What boredom teaches kids:
When you allow your children to experience boredom, they will learn to fill their time with other activities. Can your kids entertain themselves with limited resources? Why don’t you try naming all 50 states. Can they make a game out of nothing? Why don’t you try finding everything in the room that starts with ‘S’. While waiting for food at a restaurant, are they kept amused by paper and a pen? Have you heard of the game called dots? Click here for an online example, but you can literally play this with a pen and a napkin. While you wait in line at the airport security check-in, why don’t you play the hat game? All you need to do is take turns coming up with all the different types of hats you can think of. We’ll start you off – baseball cap, beanie, fez, yarmulke, visor… your turn!
(2) Self Control
Exposing your children to boring situations from a young age teaches them that the world doesn’t revolve around their comfort. Sometimes we think that we have to thrust an iPad into the hand of a whining child the minute some kind of boring or lengthy situation occurs. Yes, it’s far easier to keep them amused with screens, but you may be creating a rod for your own back. What will happen the day the battery is flat, or you get an important call while your child is playing Minecraft on your phone?
(3) Problem Solving
Problem: This trip to Great Aunt Mildred’s house isn’t fun because there’s “nothing to do”. Solution: Find something to do. If you keep solving problems for your children, they won’t know how to be resilient. While fixing their kid-sized problems now feels like the easiest way to stay sane, as they grow their problems grow with them. Are you preparing your children for real life?

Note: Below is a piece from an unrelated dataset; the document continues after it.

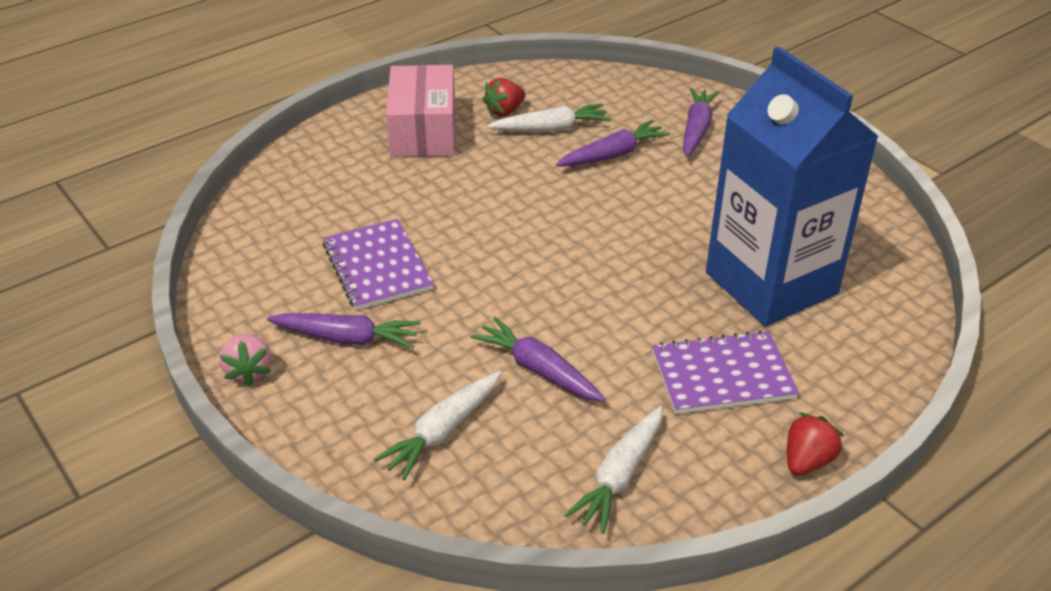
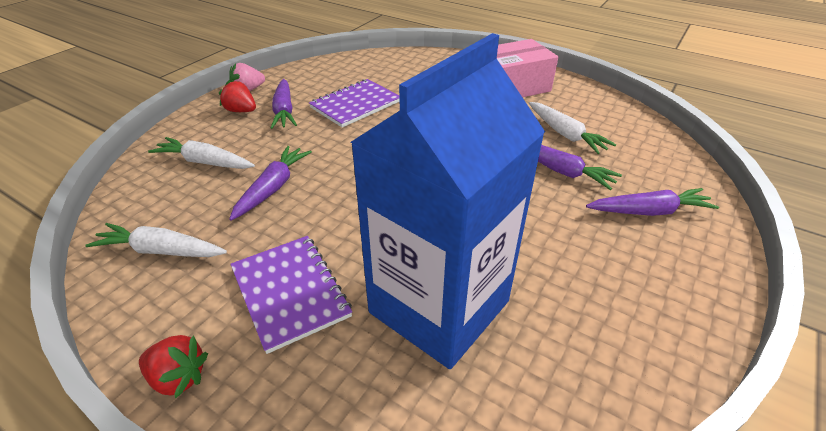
camera: 70 degrees right, 0 degrees up
red strawberry [483,78,526,116] -> red strawberry moved to [219,80,256,112]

A couple of weeks ago, we blogged about curbing childhood impulsivity. Despite the special needs that your child may face, you are still able to teach them to be patient. Nothing of worth ever comes quickly or easily, so let this liberate you towards directly teaching your child patience. It may feel mean, but consider the long-term goals.
This week, think of some ways in which you can create some strategically boring situations for your children and encourage their creativity!